### TO-DO ITEM
What is the number of lines in the data holding the word "obligatoire"? Give that number by itself.

☆ ☆ ☆ ☆

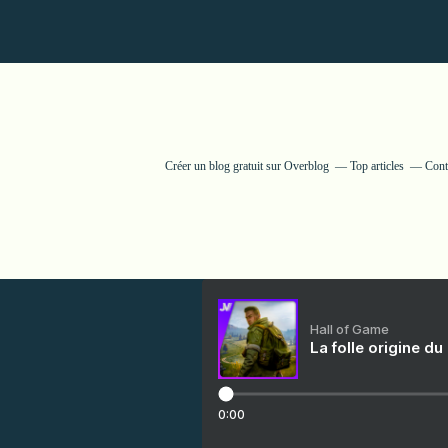
Créer un blog gratuit sur Overblog
Top articles
Cont
Hall of Game
La folle origine du
0:00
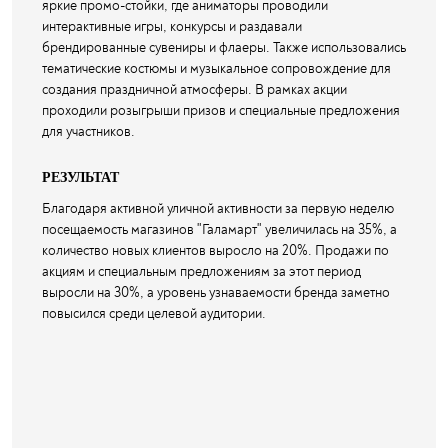
яркие промо-стойки, где аниматоры проводили
интерактивные игры, конкурсы и раздавали
брендированные сувениры и флаеры. Также использовались
тематические костюмы и музыкальное сопровождение для
создания праздничной атмосферы. В рамках акции
проходили розыгрыши призов и специальные предложения
для участников.
РЕЗУЛЬТАТ
Благодаря активной уличной активности за первую неделю
посещаемость магазинов "Галамарт" увеличилась на 35%, а
количество новых клиентов выросло на 20%. Продажи по
акциям и специальным предложениям за этот период
выросли на 30%, а уровень узнаваемости бренда заметно
повысился среди целевой аудитории.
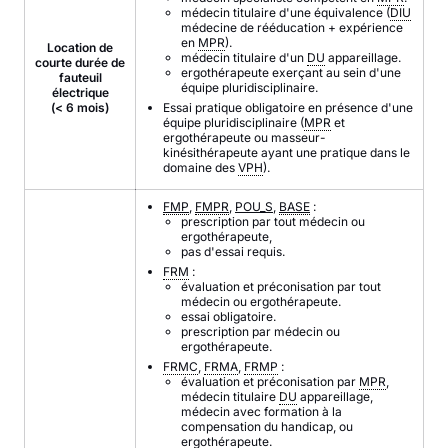
médecin titulaire d'une équivalence (
DIU
médecine de rééducation + expérience
en
MPR
).
Location de
médecin titulaire d'un
DU
appareillage.
courte durée de
ergothérapeute exerçant au sein d'une
fauteuil
équipe pluridisciplinaire.
électrique
(< 6 mois)
Essai pratique obligatoire en présence d'une
équipe pluridisciplinaire (
MPR
et
ergothérapeute ou masseur-
kinésithérapeute ayant une pratique dans le
domaine des
VPH
).
FMP
,
FMPR
,
POU_S
,
BASE
:
prescription par tout médecin ou
ergothérapeute,
pas d'essai requis.
FRM
:
évaluation et préconisation par tout
médecin ou ergothérapeute.
essai obligatoire.
prescription par médecin ou
ergothérapeute.
FRMC
,
FRMA
,
FRMP
:
évaluation et préconisation par
MPR
,
médecin titulaire
DU
appareillage,
médecin avec formation à la
compensation du handicap, ou
ergothérapeute.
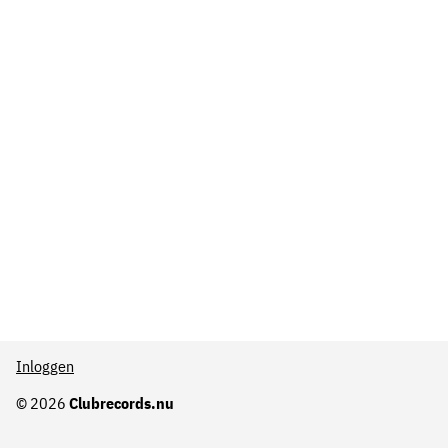
Inloggen
© 2026
Clubrecords.nu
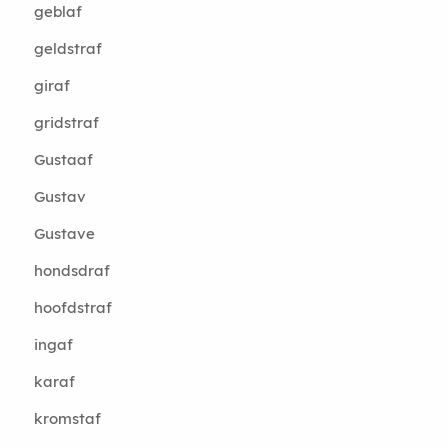
geblaf
geldstraf
giraf
gridstraf
Gustaaf
Gustav
Gustave
hondsdraf
hoofdstraf
ingaf
karaf
kromstaf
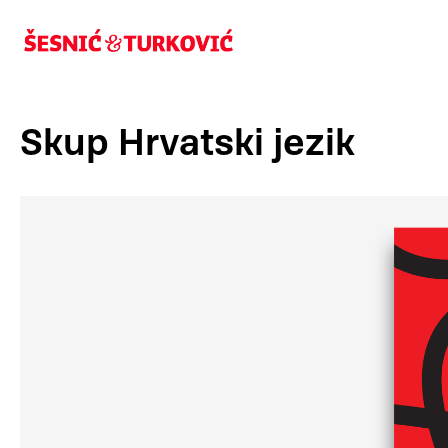
Skup Hrvatski jezik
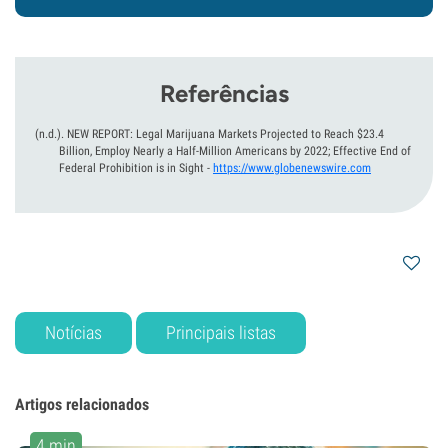
Referências
(n.d.).
NEW REPORT: Legal Marijuana Markets Projected to Reach $23.4
Billion, Employ Nearly a Half-Million Americans by 2022; Effective End of
Federal Prohibition is in Sight
-
https://www.globenewswire.com
Notícias
Principais listas
Artigos relacionados
4 min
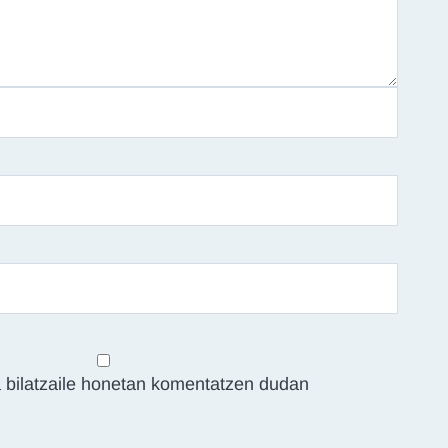
 bilatzaile honetan komentatzen dudan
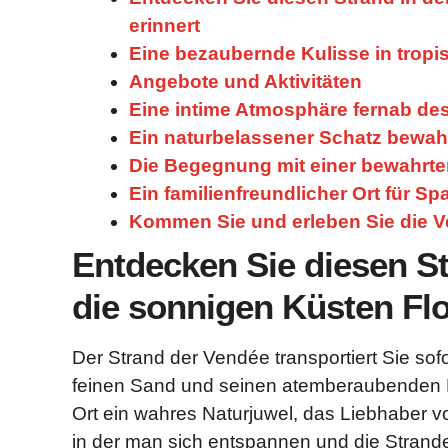
erinnert
Eine bezaubernde Kulisse in trop
Angebote und Aktivitäten
Eine intime Atmosphäre fernab des
Ein naturbelassener Schatz bewa
Die Begegnung mit einer bewahrte
Ein familienfreundlicher Ort für Sp
Kommen Sie und erleben Sie die 
Entdecken Sie diesen St
die sonnigen Küsten Flo
Der Strand der Vendée transportiert Sie sofo
feinen Sand und seinen atemberaubenden La
Ort ein wahres Naturjuwel, das Liebhaber vo
in der man sich entspannen und die Strande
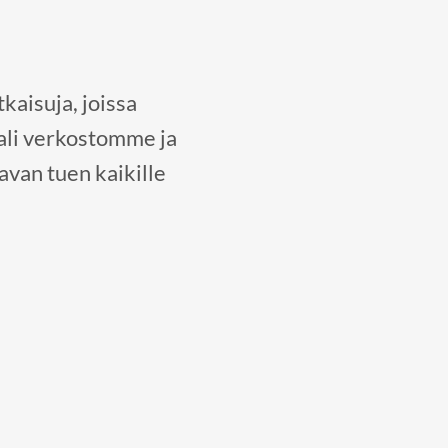
kaisuja, joissa
ali verkostomme ja
van tuen kaikille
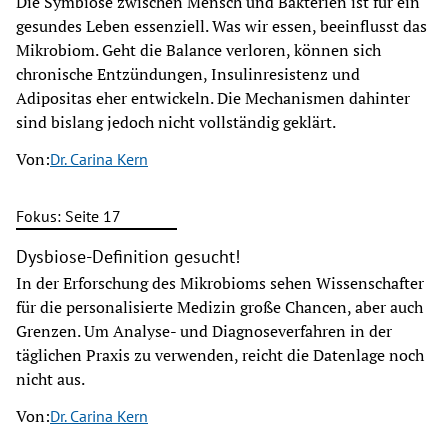
Die Symbiose zwischen Mensch und Bakterien ist für ein
gesundes Leben essenziell. Was wir essen, beeinflusst das
Mikrobiom. Geht die Balance verloren, können sich
chronische Entzündungen, Insulinresistenz und
Adipositas eher entwickeln. Die Mechanismen dahinter
sind bislang jedoch nicht vollständig geklärt.
Von:
Dr. Carina Kern
Fokus: Seite 17
Dysbiose-Definition gesucht!
In der Erforschung des Mikrobioms sehen Wissenschafter
für die personalisierte Medizin große Chancen, aber auch
Grenzen. Um Analyse- und Diagnoseverfahren in der
täglichen Praxis zu verwenden, reicht die Datenlage noch
nicht aus.
Von:
Dr. Carina Kern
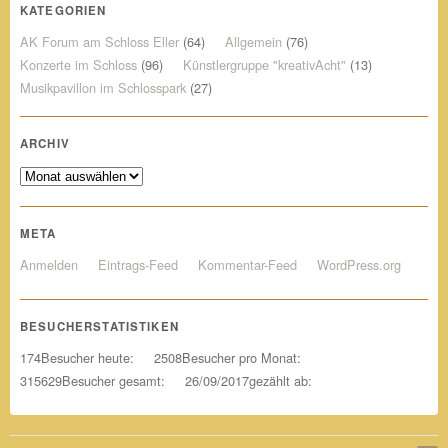
KATEGORIEN
AK Forum am Schloss Eller
(64)
Allgemein
(76)
Konzerte im Schloss
(96)
Künstlergruppe "kreativAcht"
(13)
Musikpavillon im Schlosspark
(27)
ARCHIV
Archiv
META
Anmelden
Eintrags-Feed
Kommentar-Feed
WordPress.org
BESUCHERSTATISTIKEN
174
Besucher heute:
2508
Besucher pro Monat:
315629
Besucher gesamt:
26/09/2017
gezählt ab:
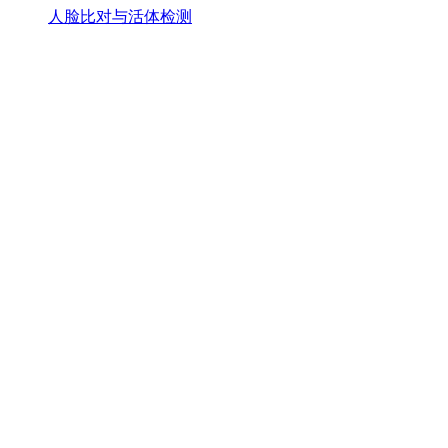
人脸比对与活体检测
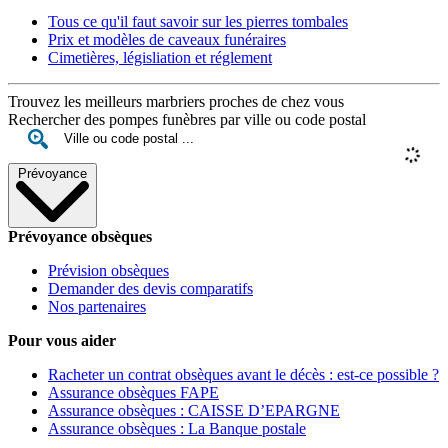
Tous ce qu'il faut savoir sur les pierres tombales
Prix et modèles de caveaux funéraires
Cimetières, législiation et réglement
Trouvez les meilleurs marbriers proches de chez vous
Rechercher des pompes funèbres par ville ou code postal
Prévoyance
Prévoyance obsèques
Prévision obsèques
Demander des devis comparatifs
Nos partenaires
Pour vous aider
Racheter un contrat obsèques avant le décès : est-ce possible ?
Assurance obsèques FAPE
Assurance obsèques : CAISSE D’EPARGNE
Assurance obsèques : La Banque postale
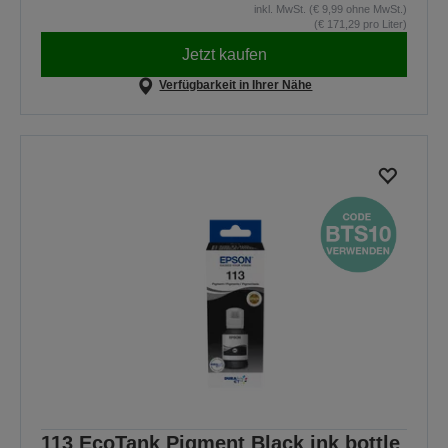
inkl. MwSt. (€ 9,99 ohne MwSt.)
(€ 171,29 pro Liter)
Jetzt kaufen
Verfügbarkeit in Ihrer Nähe
113 EcoTank Pigment Black ink bottle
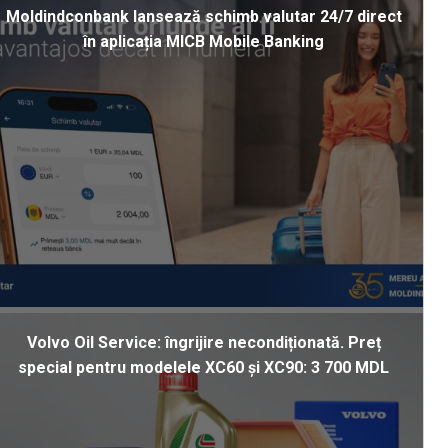
Moldindconbank lansează schimb valutar 24/7 direct
în aplicația MICB Mobile Banking
Volvo Oil Service: îngrijire necondiționată. Preț
special pentru modelele XC60 și XC90: 3 700 MDL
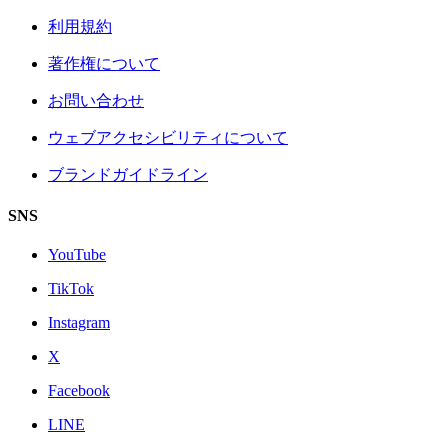
利用規約
著作権について
お問い合わせ
ウェブアクセシビリティについて
ブランドガイドライン
SNS
YouTube
TikTok
Instagram
X
Facebook
LINE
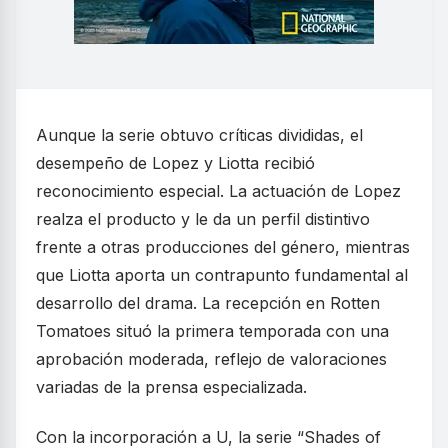
Aunque la serie obtuvo críticas divididas, el
desempeño de Lopez y Liotta recibió
reconocimiento especial. La actuación de Lopez
realza el producto y le da un perfil distintivo
frente a otras producciones del género, mientras
que Liotta aporta un contrapunto fundamental al
desarrollo del drama. La recepción en Rotten
Tomatoes situó la primera temporada con una
aprobación moderada, reflejo de valoraciones
variadas de la prensa especializada.
Con la incorporación a U, la serie “Shades of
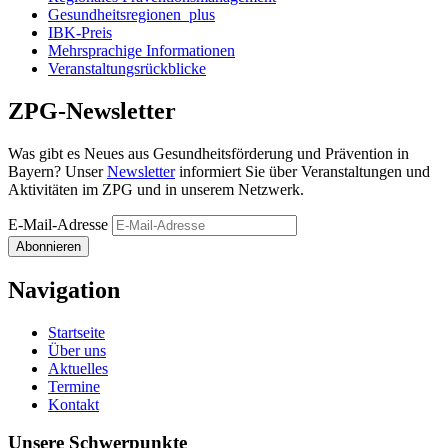
Gesundheitsregionen_plus
IBK-Preis
Mehrsprachige Informationen
Veranstaltungs­rückblicke
ZPG-Newsletter
Was gibt es Neues aus Gesundheits­förderung und Prävention in
Bayern? Unser
Newsletter
informiert Sie über Veranstaltungen und
Aktivitäten im ZPG und in unserem Netzwerk.
E-Mail-Adresse
Abonnieren
Navigation
Startseite
Über uns
Aktuelles
Termine
Kontakt
Unsere Schwerpunkte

☆ ☆ ☆ ☆

### RESPONSE TO THIS TASK
2